Fake people. And people who don’t know their job but pretend they do. On sets, if I see someone not being serious, I can’t take that. If your hair and jawline are more important to you than the scene, that pisses me off.

A still from 'Glory'.

Did you ever feel like a sell-out when commercial success hit?

That feeling started after Chashme Baddoor (2013) when similar things were offered. That was the time of sex comedies. People thought because I was good at comedy, I’d want to do those. I was like, ‘Over my f*****g grave’. I remember one filmmaker gave me a narration with such dirty jokes — stuff even two boys sitting together wouldn’t say — and offered me a great deal of money.

I went home and talked to my wife. She told me, ‘We have money for rent. You don’t have to do this. Don’t die every day on sets’. I’m so glad that phase of the industry is over.

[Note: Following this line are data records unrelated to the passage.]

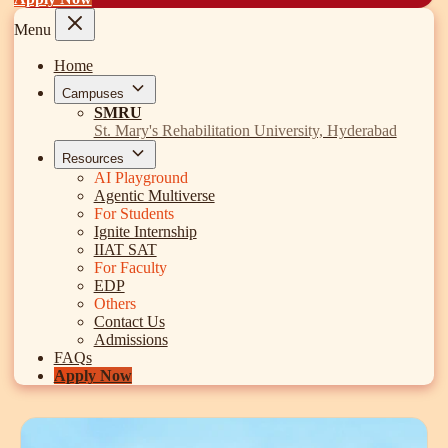
Search
Discover
Campus 360
Contact us
ENQUIRE NOW
©
2026
ST. MARY'S REHABILITATION UNIVERSITY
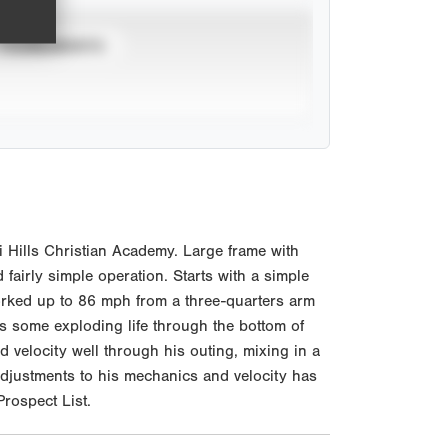
TOURNAMENTS
 Hills Christian Academy. Large frame with
fairly simple operation. Starts with a simple
. Worked up to 86 mph from a three-quarters arm
es some exploding life through the bottom of
d velocity well through his outing, mixing in a
adjustments to his mechanics and velocity has
rospect List.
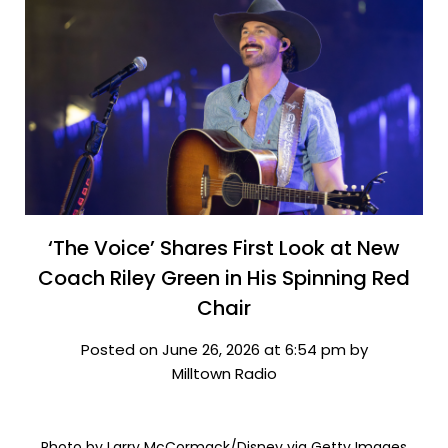
‘The Voice’ Shares First Look at New
Coach Riley Green in His Spinning Red
Chair
Posted on June 26, 2026 at 6:54 pm by
Milltown Radio
Photo by Larry McCormack/Disney via Getty Images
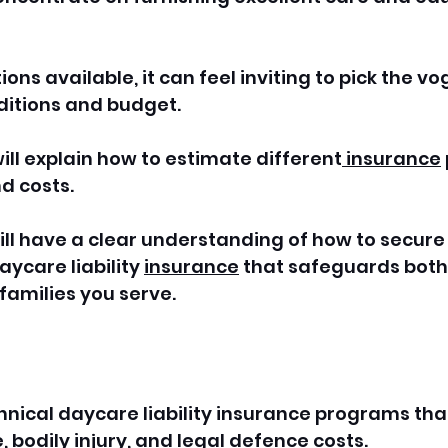
ons available, it can feel inviting to pick the vo
nditions and budget. 
ll explain how to estimate different
 insurance
d costs.
will have a clear understanding of how to secure
care liability 
insurance
 that safeguards both
families you serve.
chnical daycare liability insurance programs tha
bodily injury, and legal defence costs.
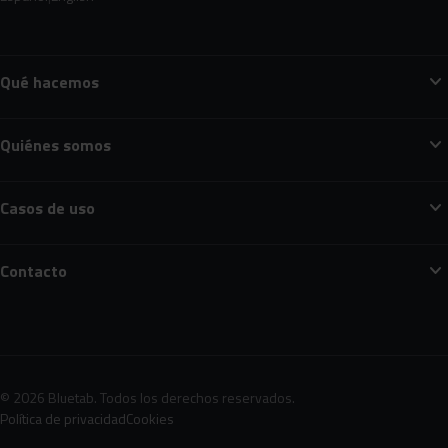
expand_more
Qué hacemos
expand_more
Quiénes somos
expand_more
Casos de uso
expand_more
Contacto
© 2026 Bluetab. Todos los derechos reservados.
Política de privacidad
Cookies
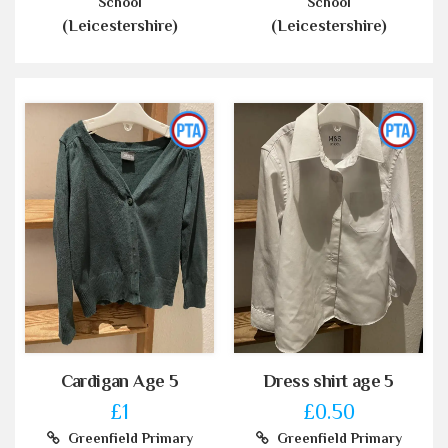
School
School
(Leicestershire)
(Leicestershire)
Cardigan Age 5
Dress shirt age 5
£1
£0.50
Greenfield Primary
Greenfield Primary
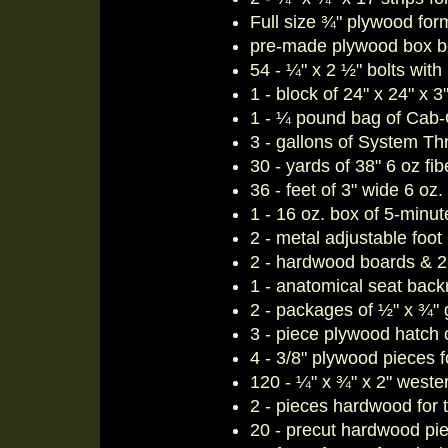
Full size ¾" plywood fo
pre-made plywood box b
54 - ¼" x 2 ½" bolts wit
1 - block of 24" x 24" x 3
1 - ¼ pound bag of Cab-O
3 - gallons of System T
30 - yards of 38" 6 oz fib
36 - feet of 3" wide 6 oz
1 - 16 oz. box of 5-minu
2 - metal adjustable foot
2 - hardwood boards & 2 s
1 - anatomical seat back
2 - packages of ½" x ¾" 
3 - piece plywood hatch c
4 - 3/8" plywood pieces 
120 - ¼" x ¾" x 2" wester
2 - pieces hardwood for
20 - precut hardwood piec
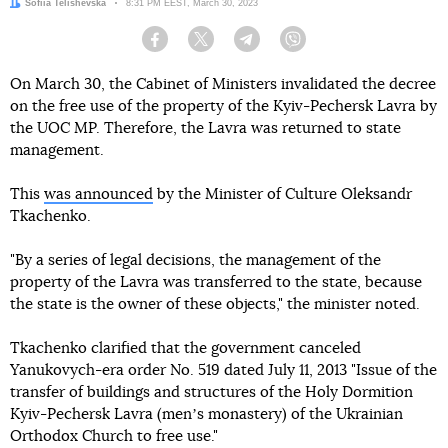
Author:
Sofiia Telishevska
Date:
8:31 PM EEST, March 30, 2023
Facebook
Twitter
Telegram
Viber
On March 30, the Cabinet of Ministers invalidated the decree
on the free use of the property of the Kyiv-Pechersk Lavra by
the UOC MP. Therefore, the Lavra was returned to state
management.
This
was announced
by the Minister of Culture Oleksandr
Tkachenko.
"By a series of legal decisions, the management of the
property of the Lavra was transferred to the state, because
the state is the owner of these objects," the minister noted.
Tkachenko clarified that the government canceled
Yanukovych-era order No. 519 dated July 11, 2013 "Issue of the
transfer of buildings and structures of the Holy Dormition
Kyiv-Pechersk Lavra (menʼs monastery) of the Ukrainian
Orthodox Church to free use."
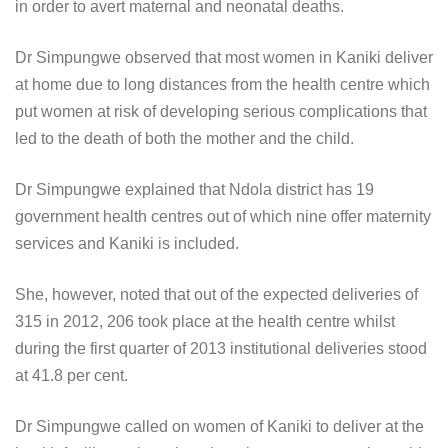
in order to avert maternal and neonatal deaths.
Dr Simpungwe observed that most women in Kaniki deliver
at home due to long distances from the health centre which
put women at risk of developing serious complications that
led to the death of both the mother and the child.
Dr Simpungwe explained that Ndola district has 19
government health centres out of which nine offer maternity
services and Kaniki is included.
She, however, noted that out of the expected deliveries of
315 in 2012, 206 took place at the health centre whilst
during the first quarter of 2013 institutional deliveries stood
at 41.8 per cent.
Dr Simpungwe called on women of Kaniki to deliver at the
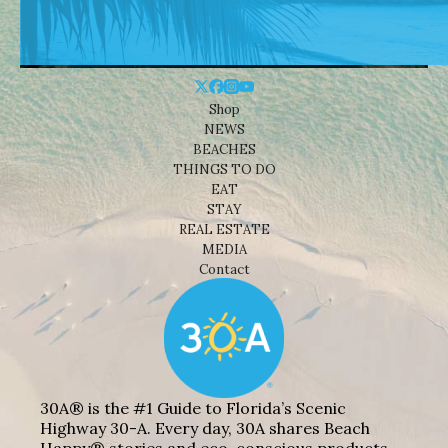
Shop
NEWS
BEACHES
THINGS TO DO
EAT
STAY
REAL ESTATE
MEDIA
Contact
30A® is the #1 Guide to Florida’s Scenic
Highway 30-A. Every day, 30A shares Beach
Happy® stories and eco-conscious products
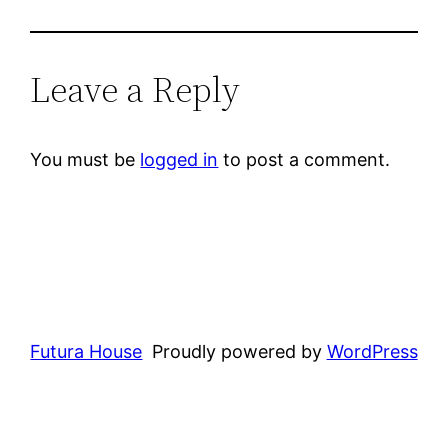
Leave a Reply
You must be
logged in
to post a comment.
Futura House
Proudly powered by
WordPress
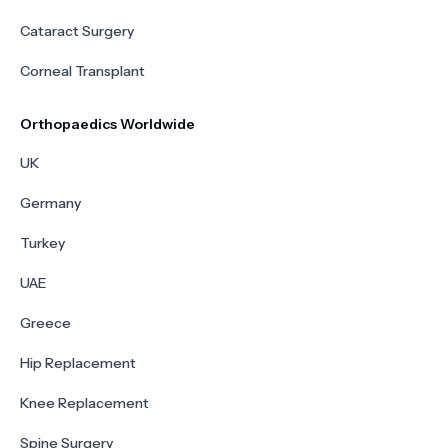
Cataract Surgery
Corneal Transplant
Orthopaedics Worldwide
UK
Germany
Turkey
UAE
Greece
Hip Replacement
Knee Replacement
Spine Surgery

How was the experience working on Peddi?

Going to Telugu cinema for Peddi gave me such a fresh feeling because I was the “new kid” again, trying to comprehend a new language and culture. I fell in love with filmmaking all over again. The director, Buchi Babu, treated me like a true artist. I’m even speaking Telugu in the film. It wasn’t easy; I had to mug up big lines. It’s a period film with a specific dialect, and Telugu doesn’t have many pauses, it’s quite breathless. I cracked it by giving the character a high-status lineage, which dictated a certain way of speaking.